Le domando un’impressione personale su questa situazione, soprattutto alla luce del suo essere quotidianamente in prima linea e a diretto contatto e supporto delle persone: «Credo – mi dice con franchezza – che in un momento veramente difficile come questo bisognerebbe mettere in circolo quella che io chiamerei “solidarietà civica”. In questa fase storica credo non sia completamente vero che siamo tutti in difficoltà, non è vero che a tutti mancano i soldi. È vero invece che la forbice tra chi guadagna molto e chi guadagna poco si è allargata parecchio.
Porto un esempio: il pensionato che percepisce una buona pensione, la trova tutta lì, perché oggi non ha modo di spenderla come la poteva spendere anche fino a un anno fa. Quindi quei soldi ci sono e sono fermi. Bisognerebbe trovare il modo di rimetterli in circolo, occorrerebbe che, coscientemente, i nostri sacerdoti, o anche i nostri amministratori, facessero un appello alla solidarietà civica. Anche donando solo cinque euro al mese, potremmo davvero aiutare una grande parte di comunità. E porto qui l’esempio di una pensionata, vedova, che si è rivolta ad un nostro centro di ascolto: pensione di mille euro al mese, un affitto agevolato di quaranta euro in casa popolare e ogni mese, prima dell’infuriare della pandemia, la possibilità di contare su 400 euro di entrate extra, ottenuti con lavoretti di pulizie domestiche. Si è rivolta a noi chiedendo un corrispettivo, in generi alimentari o altro, per quei 400 euro che da mesi non entravano più e che andavano a finanziare i suoi, diciamo così, “sfizi”. Ora io rifletto che una cifra del genere, in tempi come questi, potrebbe essere un piccolo stipendio, un aiuto per una mamma o un babbo che hanno perso il lavoro e davvero non hanno più entrate.

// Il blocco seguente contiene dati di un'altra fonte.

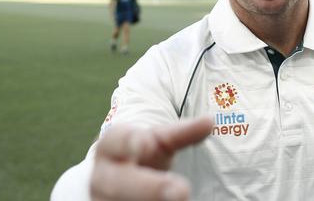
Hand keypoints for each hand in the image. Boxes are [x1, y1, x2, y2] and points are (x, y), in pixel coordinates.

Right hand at [91, 116, 212, 200]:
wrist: (120, 183)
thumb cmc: (144, 156)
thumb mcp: (160, 142)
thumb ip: (182, 133)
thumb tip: (209, 121)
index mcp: (112, 147)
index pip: (116, 141)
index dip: (129, 142)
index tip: (145, 144)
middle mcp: (103, 176)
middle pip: (117, 183)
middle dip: (149, 188)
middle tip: (183, 191)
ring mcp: (103, 199)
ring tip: (182, 200)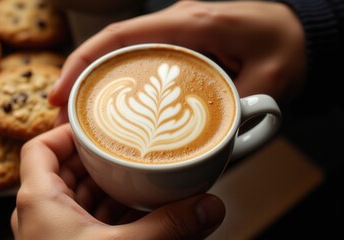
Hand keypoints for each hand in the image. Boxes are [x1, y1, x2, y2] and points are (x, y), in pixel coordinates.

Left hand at [11, 123, 225, 239]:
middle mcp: (42, 213)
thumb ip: (170, 227)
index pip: (41, 147)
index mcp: (39, 201)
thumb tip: (209, 206)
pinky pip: (90, 219)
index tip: (96, 127)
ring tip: (138, 176)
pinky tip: (137, 210)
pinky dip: (112, 211)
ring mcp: (56, 233)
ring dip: (109, 186)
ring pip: (80, 195)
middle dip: (100, 159)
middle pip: (67, 169)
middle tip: (128, 148)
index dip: (67, 131)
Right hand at [49, 0, 305, 124]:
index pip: (121, 37)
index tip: (60, 93)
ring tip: (78, 116)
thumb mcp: (269, 80)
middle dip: (79, 78)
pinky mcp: (178, 48)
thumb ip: (239, 113)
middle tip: (61, 116)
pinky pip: (138, 61)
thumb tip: (213, 149)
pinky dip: (118, 82)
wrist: (297, 31)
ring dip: (95, 82)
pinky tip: (110, 107)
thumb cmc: (285, 45)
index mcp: (191, 24)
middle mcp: (175, 24)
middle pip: (111, 47)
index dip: (83, 62)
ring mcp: (174, 35)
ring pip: (121, 55)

È questa la solidarietà civica che intendo. Comprendere insomma che nel frangente storico che stiamo affrontando ci sono i “sommersi” e i “salvati”, e che questa signora con i suoi mille euro di pensione e nessuno da mantenere, se non sé stessa, appartiene decisamente alla categoria dei “salvati”. “Salvati” che, non solo avrebbero l’obbligo morale di lasciare gli aiuti a chi fa più fatica, ma che potrebbero attivamente usare una parte residua del surplus di risorse che gli restano ferme sul conto corrente, per aiutare i tanti che oggi, anche nei nostri territori, vanno giù».